__Task details__
Copy every entry exactly as it reads and exclude whatever pictures appear.

Stored data:
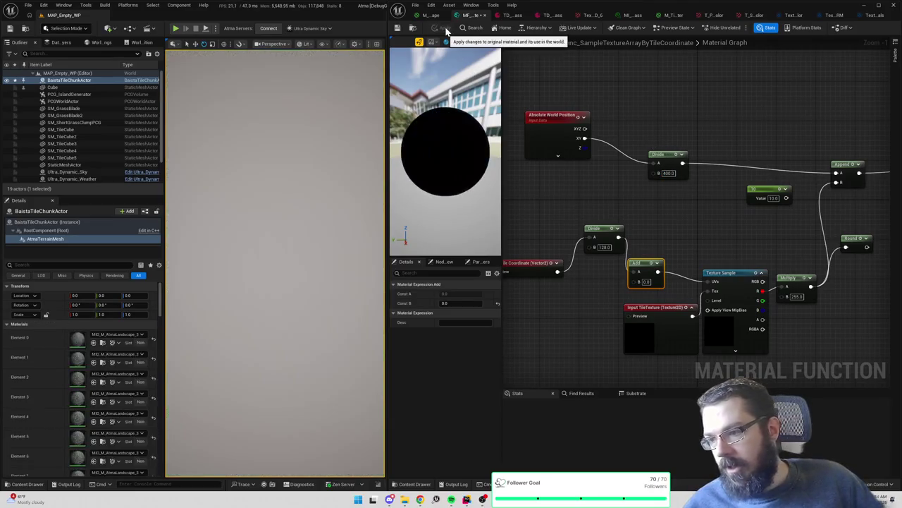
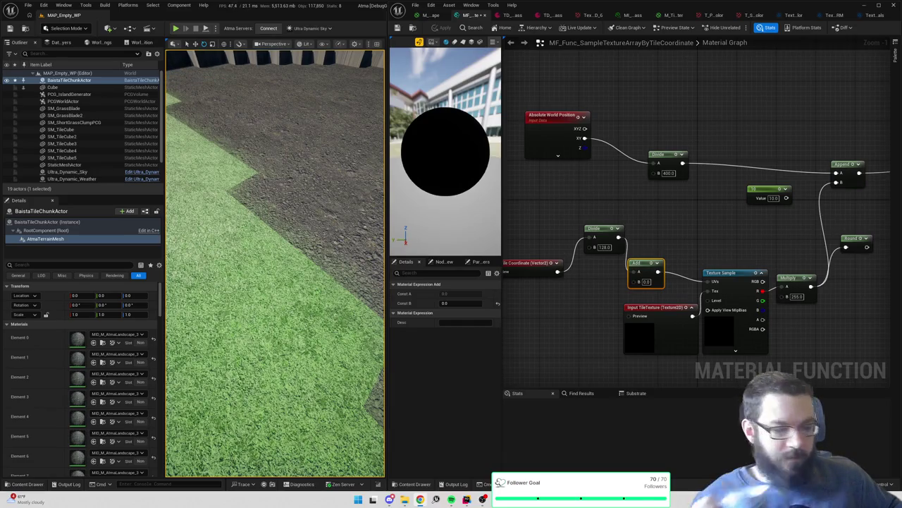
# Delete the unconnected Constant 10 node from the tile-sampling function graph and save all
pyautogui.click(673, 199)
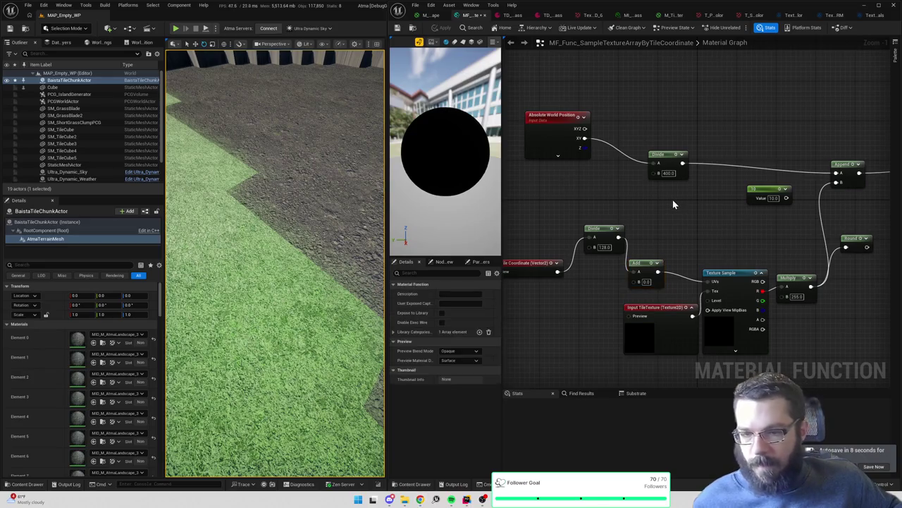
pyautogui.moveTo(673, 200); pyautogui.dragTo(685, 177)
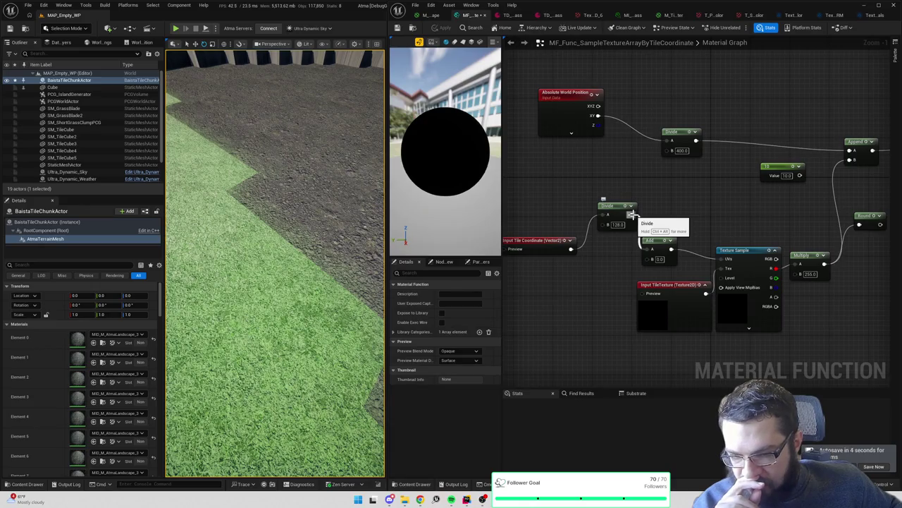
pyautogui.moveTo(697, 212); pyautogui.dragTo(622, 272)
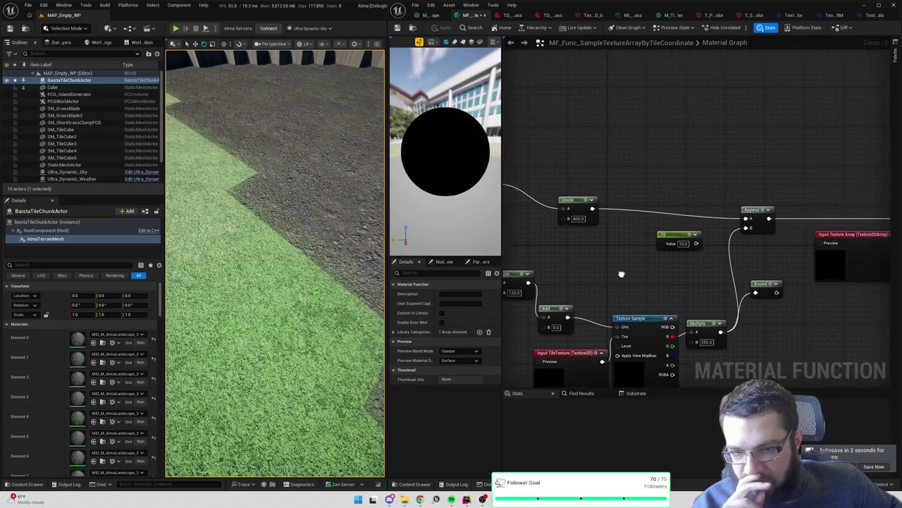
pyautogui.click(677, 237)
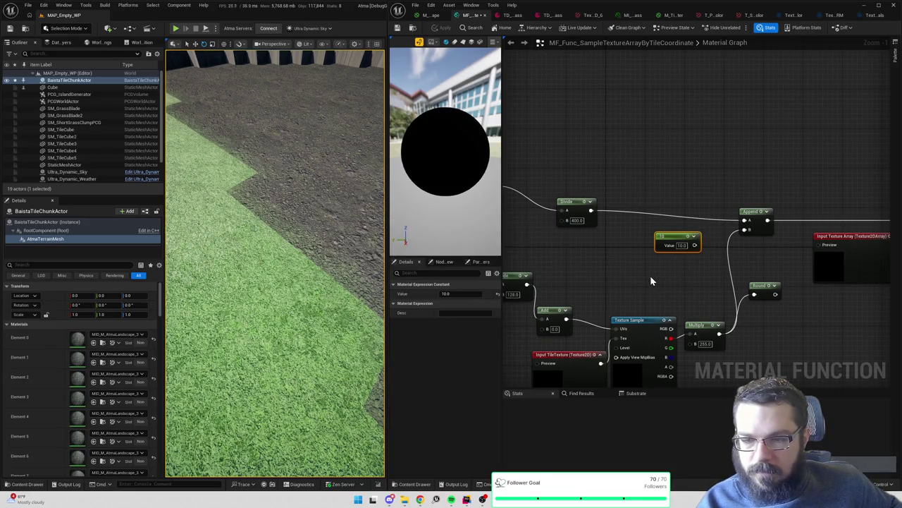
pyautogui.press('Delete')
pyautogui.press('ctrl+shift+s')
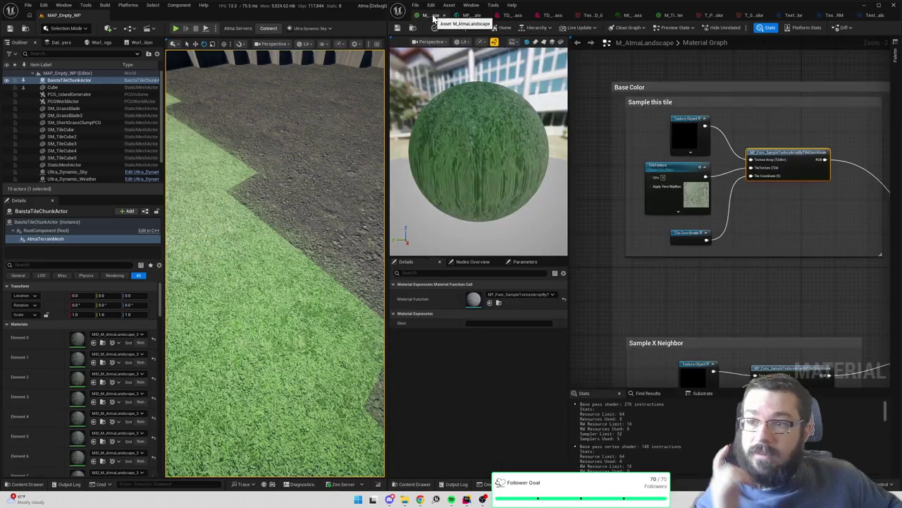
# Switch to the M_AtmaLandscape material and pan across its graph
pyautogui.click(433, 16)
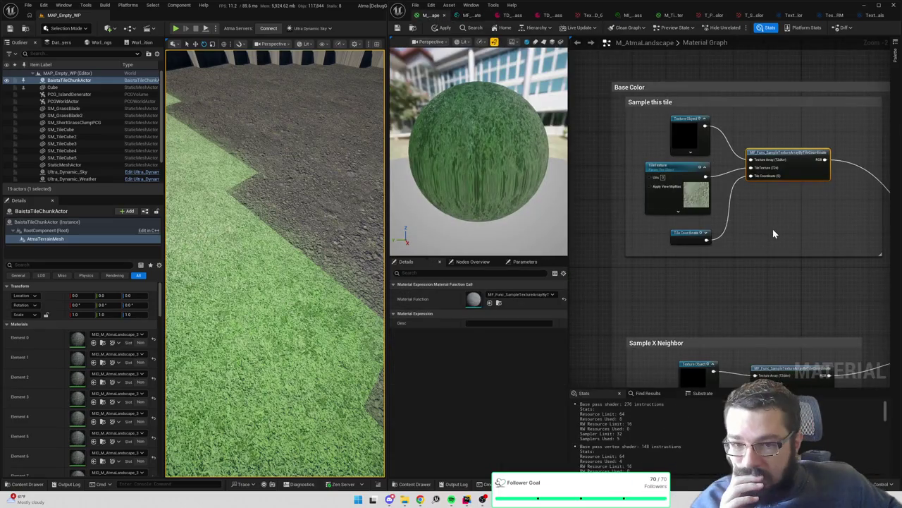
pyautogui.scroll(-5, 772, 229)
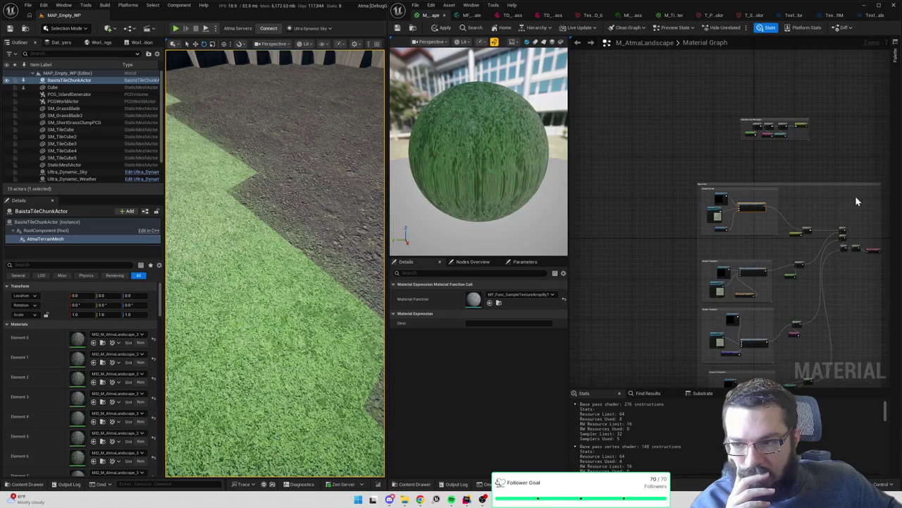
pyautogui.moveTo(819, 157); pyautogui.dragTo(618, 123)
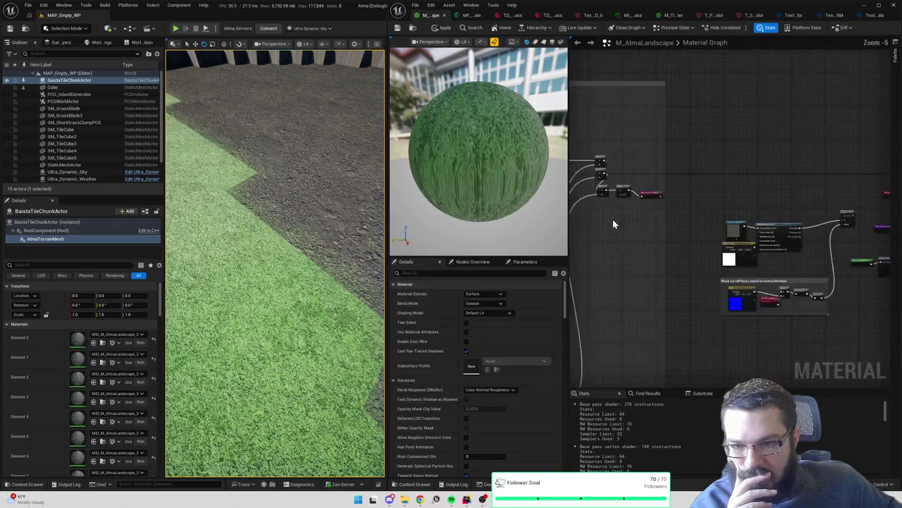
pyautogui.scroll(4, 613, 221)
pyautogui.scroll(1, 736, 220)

__Solution to this problem__
# Delete the unconnected Constant 10 node from the tile-sampling function graph and save all
pyautogui.click(673, 199)
pyautogui.moveTo(673, 200); pyautogui.dragTo(685, 177)
pyautogui.moveTo(697, 212); pyautogui.dragTo(622, 272)
pyautogui.click(677, 237)
pyautogui.press('Delete')
pyautogui.press('ctrl+shift+s')
# Switch to the M_AtmaLandscape material and pan across its graph
pyautogui.click(433, 16)
pyautogui.scroll(-5, 772, 229)
pyautogui.moveTo(819, 157); pyautogui.dragTo(618, 123)
pyautogui.scroll(4, 613, 221)
pyautogui.scroll(1, 736, 220)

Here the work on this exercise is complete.